Возвращение и что я увидела на горизонте
Возвращаться оказалось ничуть не легче, даже труднее. И единственная истина, которую я вынесла из этой борьбы, это то, что вся моя жизнь – борьба. Истина эта помогла мне в том сером, нудном состоянии тоски и запредельных усилий. То есть я уже совершенно выбилась из сил, но все еще боролась.
Мелкие зверюшки ничем не могли мне помочь: у них были собственные цели и устремления. Их не волновало, насколько болен Вик и до какой степени устала я. Они теснились вокруг мертвого тела Морокуньи, обнюхивали ее, лизали ей лицо и руки, а потом просто оставили труп и разбежались по своим делам. Наверное, тело так и сгнило там, под землей.

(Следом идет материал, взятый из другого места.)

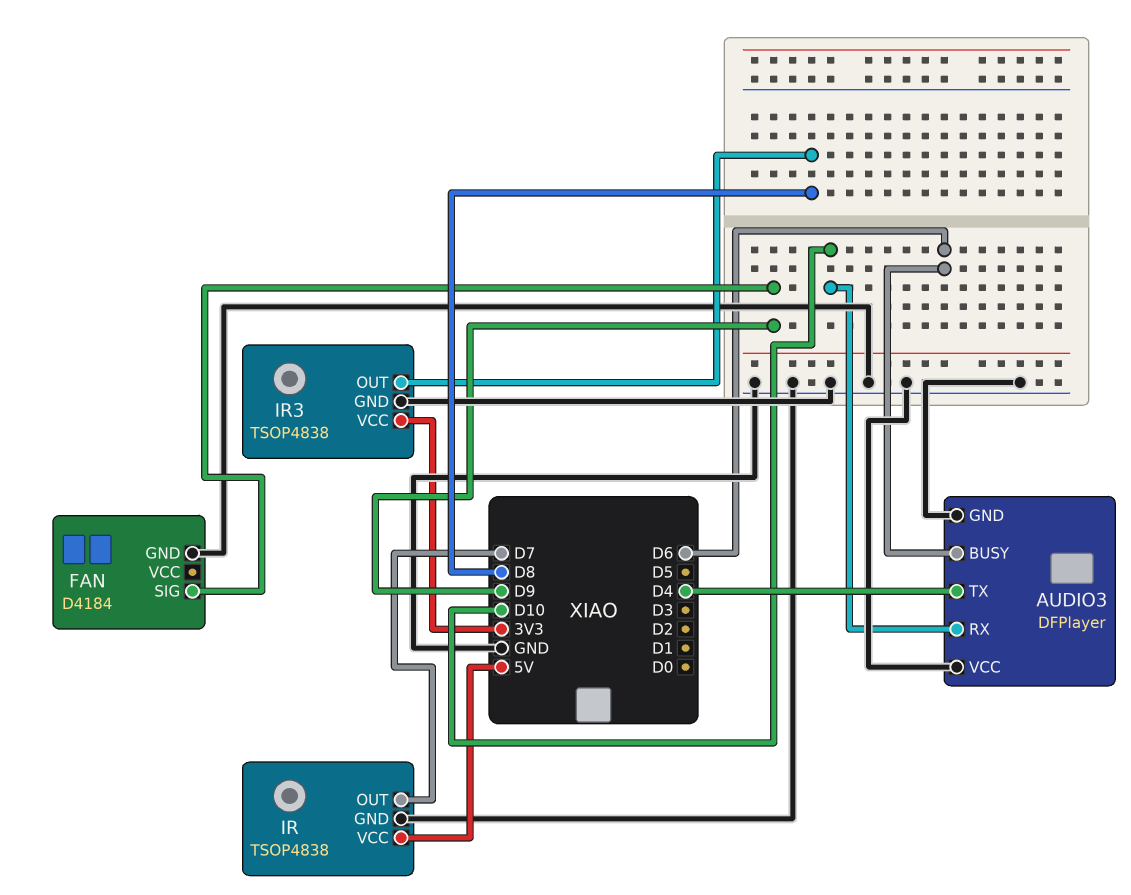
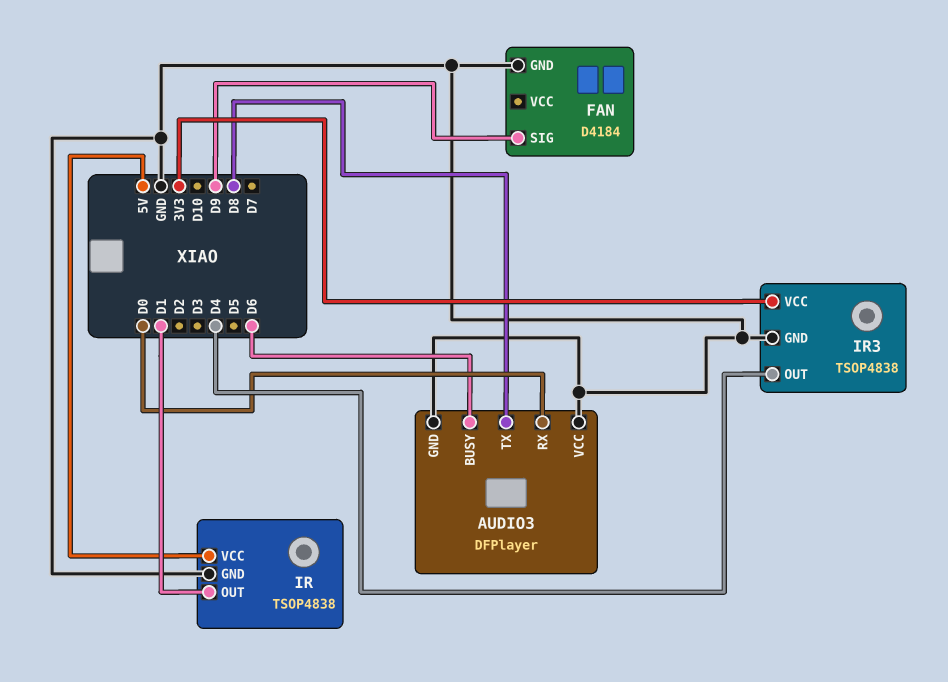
AUDIO3 pin RX: D10 -> D0
AUDIO3 pin TX: D4 -> D8
IR pin OUT: D7 -> D1
IR3 pin OUT: D8 -> D4

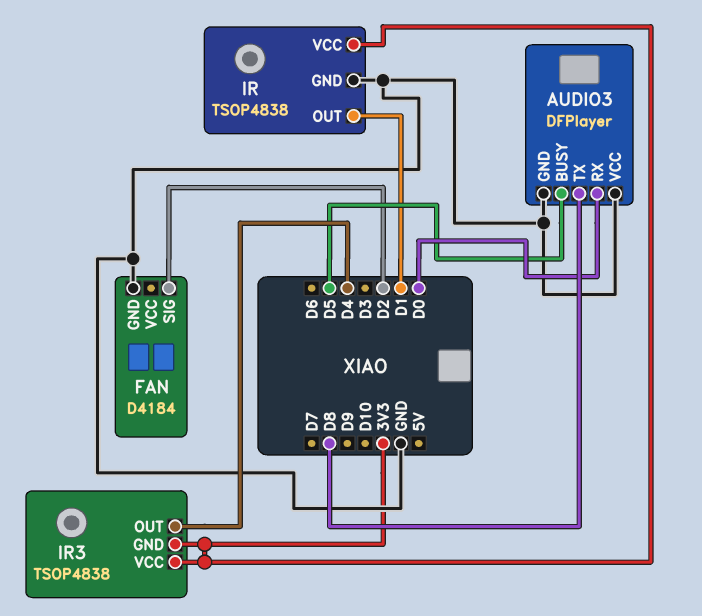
AUDIO3 pin BUSY: D6 -> D5
FAN pin SIG: D9 -> D2
IR pin VCC: 5V -> 3V3
IR3 pin GND: GND -> 3V3

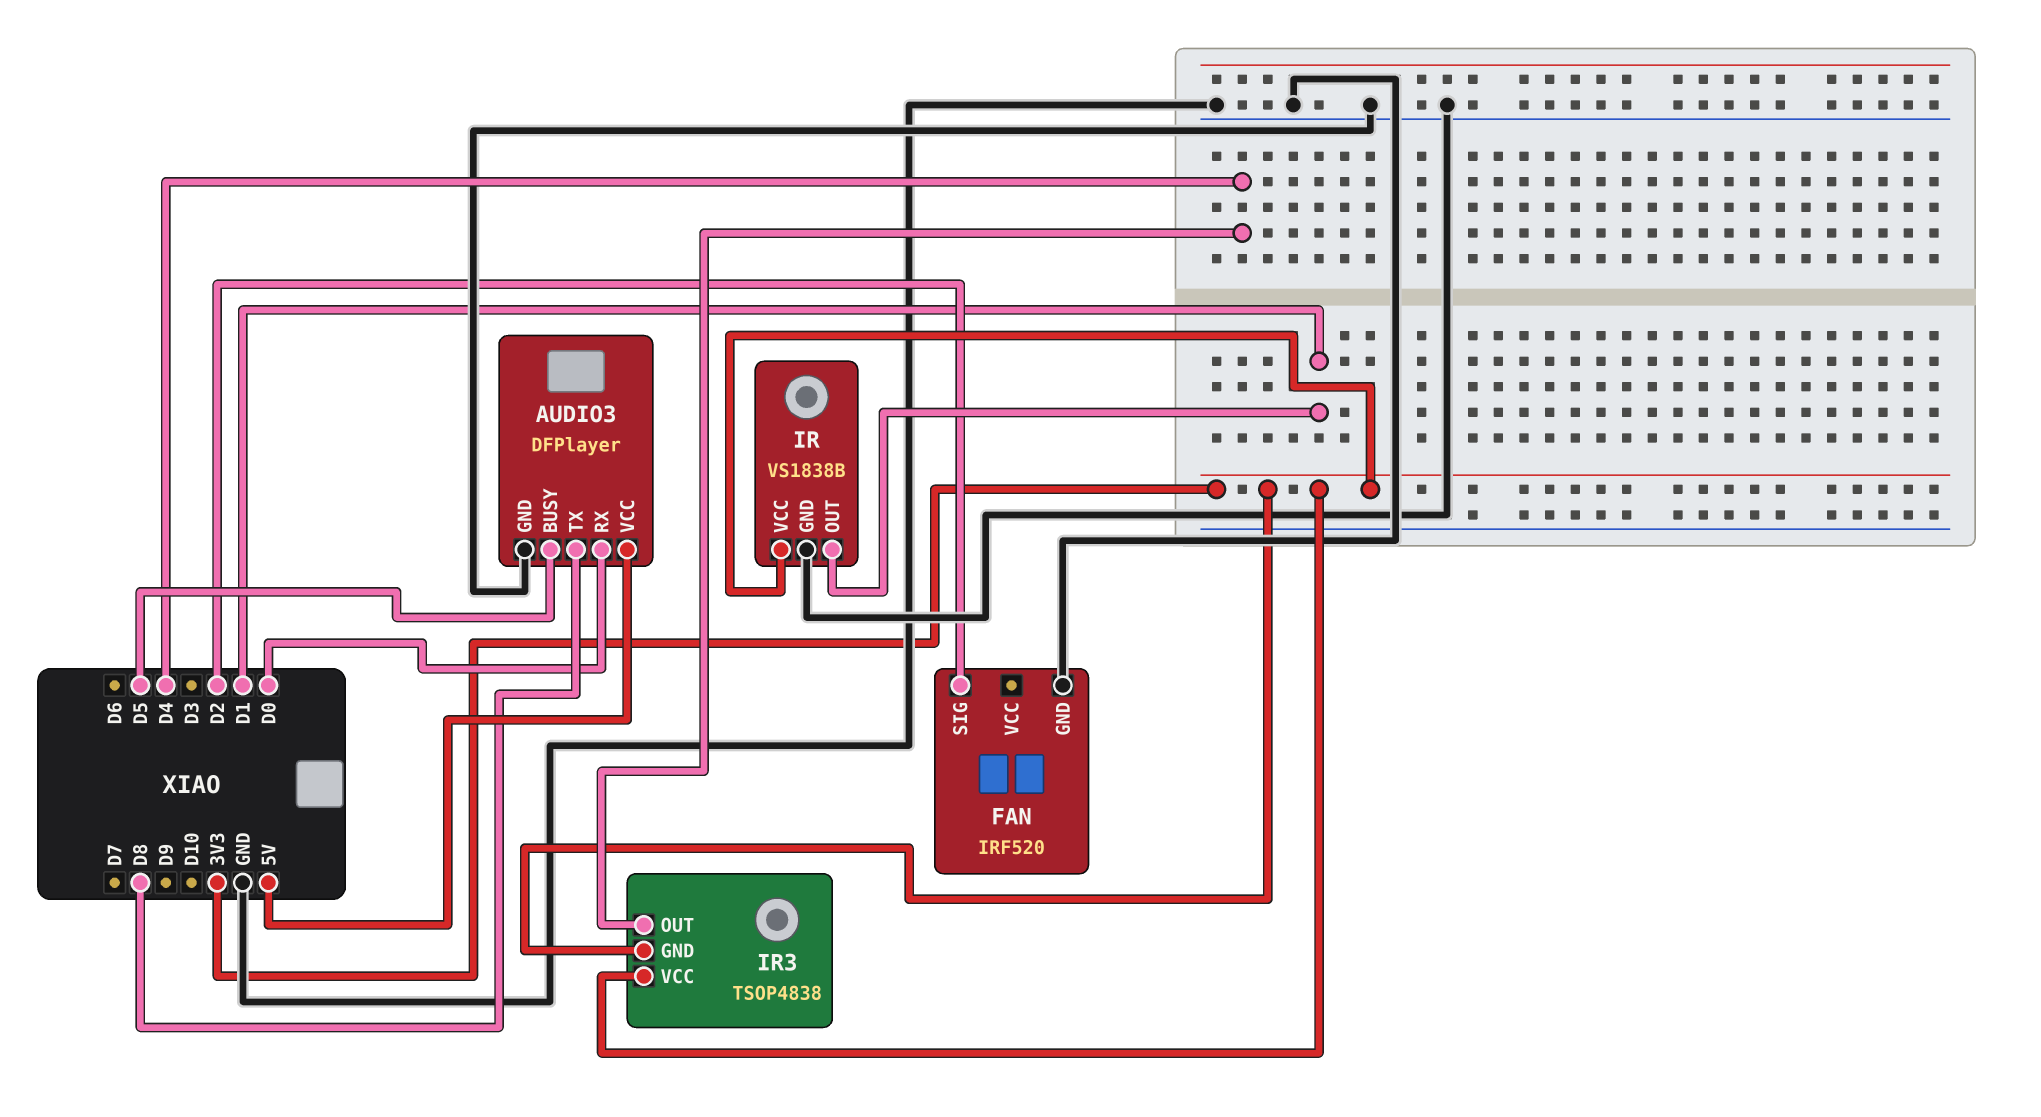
AUDIO3 pin VCC: GND -> 5V
FAN: D4184 -> IRF520
IR: TSOP4838 -> VS1838B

Это было словно отражением того, что я сделала с Виком, точнее, того, что я еще не сделала в тот момент, но потом мне все равно пришлось бы сделать, пока я еще была в состоянии. Хуже всего было то, что я не могла справиться с мерным ходом времени. Каждое мгновение представлялось мне четким и цельным, и каждое из них было само по себе. Нужно было как можно скорее найти временное убежище для Вика и каждая пропадающая секунда отдавалась в теле физической болью. Чтобы уйти от мыслей о произошедшем несчастье, я вспоминала родителей, наши долгие изнурительные походы, их щедрую помощь и мужество. Ведь это именно они привезли меня сюда, а значит, я не могла сдаться и подвести их.
В какой-то момент оказалось, что я все еще слышу шум битвы. Мы по-прежнему скрывались в здании Компании, но и сюда доносились отголоски яростного боя между Мордом и Борном. Другое дело, что когда ты видишь, как безвозвратно уходит время, когда ты уверена, что умрешь прежде, чем удастся обрести свободу, некоторые вещи теряют важность. Я слышала звуки их битвы словно издалека, сквозь мутную толщу своих воспоминаний.

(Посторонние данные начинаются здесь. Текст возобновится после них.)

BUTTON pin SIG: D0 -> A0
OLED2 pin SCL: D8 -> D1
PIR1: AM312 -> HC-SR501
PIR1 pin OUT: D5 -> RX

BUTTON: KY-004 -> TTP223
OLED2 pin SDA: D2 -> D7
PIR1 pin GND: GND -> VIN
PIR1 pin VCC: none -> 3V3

Мне удалось протащить Вика сквозь оставленный Компанией мусор. Я заволокла его наверх через настоящий торнадо обломков, вся в синяках и царапинах, скользя и оступаясь, протащила его через «протрещину». И вот мы оба придушенно охнули, с облегчением падая на кровавый песок у отстойников, совсем рядом с их опасным мелководьем. Мы кое-как выползли на свет, опасаясь, что он станет причиной нашей смерти, и обнаружили, что стража покинула эти места: последыши исчезли. На горизонте висел какой-то мираж, но мы были не способны его понять.
Два огромных существа сражались на горящих руинах города. Сшибались, расходились и вновь кидались друг на друга – вымотанные боем и собственной жестокостью. Серый дым столбом поднимался в небо и расплывался стаями черных стервятников, круживших, словно колючие темные венцы вокруг двух исполинских голов.
В длинном узком ходе Вику опять стало плохо. Он бы упал там без сознания, если бы я не следила за ним. Подхватив его, заставила двигаться вперед и поддерживала голову, когда его рвало. Яд уже глубоко проник в тело: вены чернильными линиями прорисовались на багрово светившейся коже, губы почернели. Он дышал быстро, прерывисто, от него шел ужасный запах.
Глаза Вика закрылись, но в трещине так и так было темно. Я дотронулась кончиками пальцев до его век и ощутила легкий трепет.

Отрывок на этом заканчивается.